▸ **EXERCISE DESCRIPTION**
Reproduce the material below line by line, beginning with its first line and ending with the line that contains "的连贯性与质量。希望每一位打算焕新老房的西安业"; leave out pictures.

[Opening DATA SUPPLIED section]

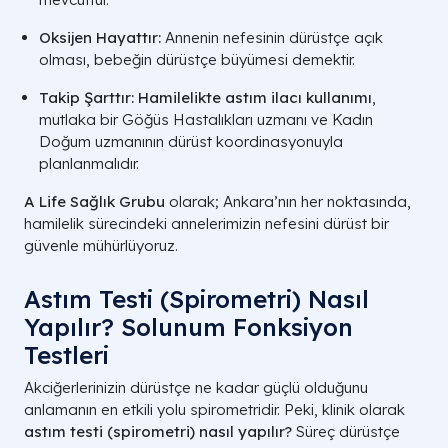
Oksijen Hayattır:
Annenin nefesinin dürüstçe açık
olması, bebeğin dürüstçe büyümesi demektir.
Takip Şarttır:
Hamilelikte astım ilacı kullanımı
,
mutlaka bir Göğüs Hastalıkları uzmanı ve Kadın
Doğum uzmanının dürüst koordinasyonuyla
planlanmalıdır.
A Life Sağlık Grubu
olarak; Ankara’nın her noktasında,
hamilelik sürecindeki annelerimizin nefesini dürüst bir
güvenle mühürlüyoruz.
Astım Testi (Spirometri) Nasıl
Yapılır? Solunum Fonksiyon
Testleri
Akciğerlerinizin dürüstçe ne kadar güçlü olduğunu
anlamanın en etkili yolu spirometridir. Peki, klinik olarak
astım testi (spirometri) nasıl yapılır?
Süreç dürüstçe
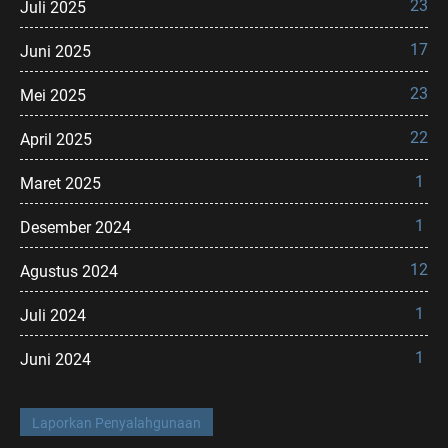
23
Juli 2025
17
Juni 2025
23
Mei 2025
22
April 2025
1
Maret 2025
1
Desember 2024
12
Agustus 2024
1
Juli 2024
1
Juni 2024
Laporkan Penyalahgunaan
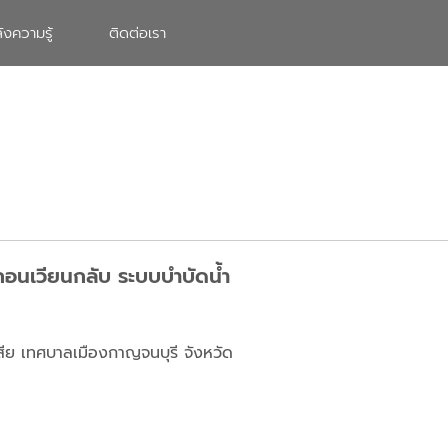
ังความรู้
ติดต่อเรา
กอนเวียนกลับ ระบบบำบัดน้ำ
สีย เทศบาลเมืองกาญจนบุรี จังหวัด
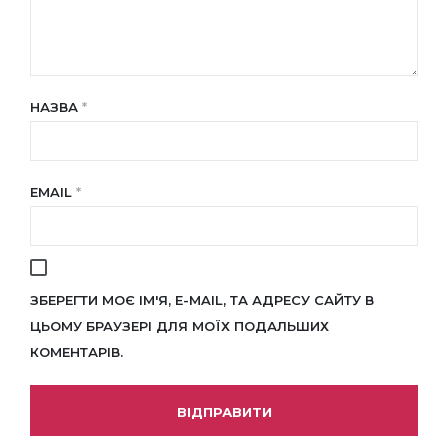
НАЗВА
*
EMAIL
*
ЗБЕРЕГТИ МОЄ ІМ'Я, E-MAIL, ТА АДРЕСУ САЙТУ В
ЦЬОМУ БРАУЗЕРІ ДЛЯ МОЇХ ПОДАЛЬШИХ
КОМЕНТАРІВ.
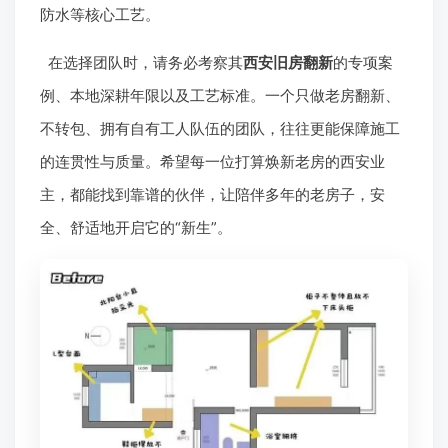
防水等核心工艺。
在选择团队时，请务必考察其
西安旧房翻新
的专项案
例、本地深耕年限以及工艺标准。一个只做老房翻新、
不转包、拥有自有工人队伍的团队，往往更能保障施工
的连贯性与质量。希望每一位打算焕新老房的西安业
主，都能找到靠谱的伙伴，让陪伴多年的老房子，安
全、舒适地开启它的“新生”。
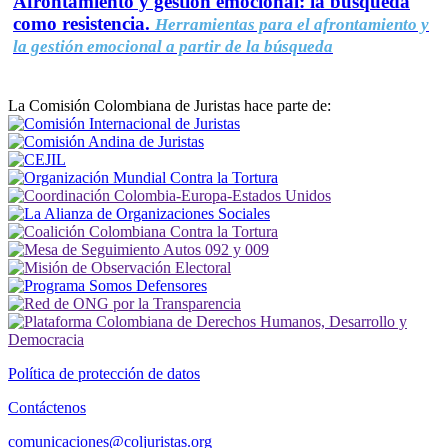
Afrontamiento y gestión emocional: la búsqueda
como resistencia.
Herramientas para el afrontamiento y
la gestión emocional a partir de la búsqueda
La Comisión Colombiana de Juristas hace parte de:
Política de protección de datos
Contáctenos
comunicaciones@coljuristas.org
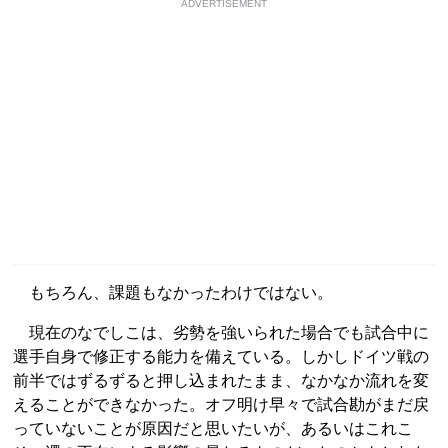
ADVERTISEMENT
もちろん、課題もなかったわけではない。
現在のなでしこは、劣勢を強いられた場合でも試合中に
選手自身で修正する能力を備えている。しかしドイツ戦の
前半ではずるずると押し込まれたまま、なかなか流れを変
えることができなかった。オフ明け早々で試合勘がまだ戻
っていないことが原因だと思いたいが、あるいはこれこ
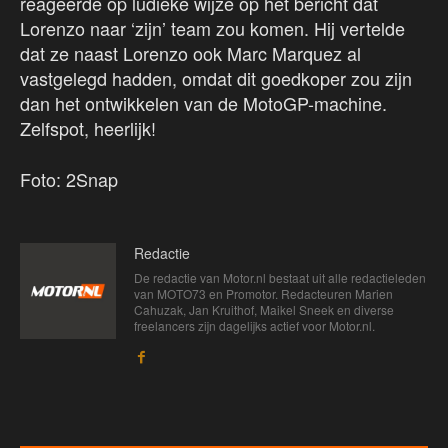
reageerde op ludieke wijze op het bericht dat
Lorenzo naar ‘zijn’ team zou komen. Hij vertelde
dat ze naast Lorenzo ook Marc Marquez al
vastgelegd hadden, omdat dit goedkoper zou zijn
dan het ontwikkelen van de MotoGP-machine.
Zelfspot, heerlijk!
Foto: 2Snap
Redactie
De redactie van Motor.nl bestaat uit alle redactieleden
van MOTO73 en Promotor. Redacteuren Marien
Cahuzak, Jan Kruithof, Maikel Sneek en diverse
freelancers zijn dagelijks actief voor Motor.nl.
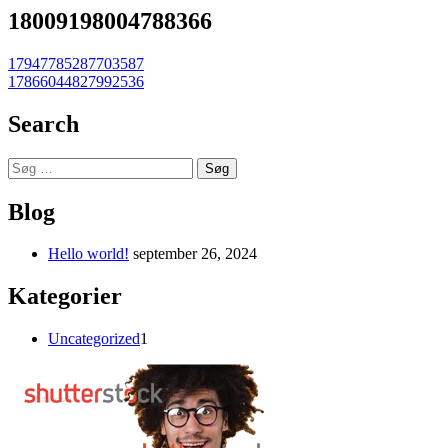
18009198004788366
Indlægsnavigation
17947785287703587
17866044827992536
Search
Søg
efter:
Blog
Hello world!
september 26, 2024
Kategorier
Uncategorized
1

[Closing DATA SUPPLIED section]

▸ **THE ANSWER**
Oksijen Hayattır:
Annenin nefesinin dürüstçe açık
olması, bebeğin dürüstçe büyümesi demektir.
Takip Şarttır:
Hamilelikte astım ilacı kullanımı
,
mutlaka bir Göğüs Hastalıkları uzmanı ve Kadın
Doğum uzmanının dürüst koordinasyonuyla
planlanmalıdır.
A Life Sağlık Grubu
olarak; Ankara’nın her noktasında,
hamilelik sürecindeki annelerimizin nefesini dürüst bir
güvenle mühürlüyoruz.
Astım Testi (Spirometri) Nasıl
Yapılır? Solunum Fonksiyon
Testleri
Akciğerlerinizin dürüstçe ne kadar güçlü olduğunu
anlamanın en etkili yolu spirometridir. Peki, klinik olarak
astım testi (spirometri) nasıl yapılır?
Süreç dürüstçe
23
Juli 2025
17
Juni 2025
23
Mei 2025
22
April 2025
1
Maret 2025
1
Desember 2024
12
Agustus 2024
1
Juli 2024
1
Juni 2024
Laporkan Penyalahgunaan
ังความรู้
ติดต่อเรา
กอนเวียนกลับ ระบบบำบัดน้ำ
สีย เทศบาลเมืองกาญจนบุรี จังหวัด
НАЗВА
*
EMAIL
*
ЗБЕРЕГТИ МОЄ ІМ'Я, E-MAIL, ТА АДРЕСУ САЙТУ В
ЦЬОМУ БРАУЗЕРІ ДЛЯ МОЇХ ПОДАЛЬШИХ
КОМЕНТАРІВ.
防水等核心工艺。
在选择团队时，请务必考察其
西安旧房翻新
的专项案
例、本地深耕年限以及工艺标准。一个只做老房翻新、
不转包、拥有自有工人队伍的团队，往往更能保障施工
的连贯性与质量。希望每一位打算焕新老房的西安业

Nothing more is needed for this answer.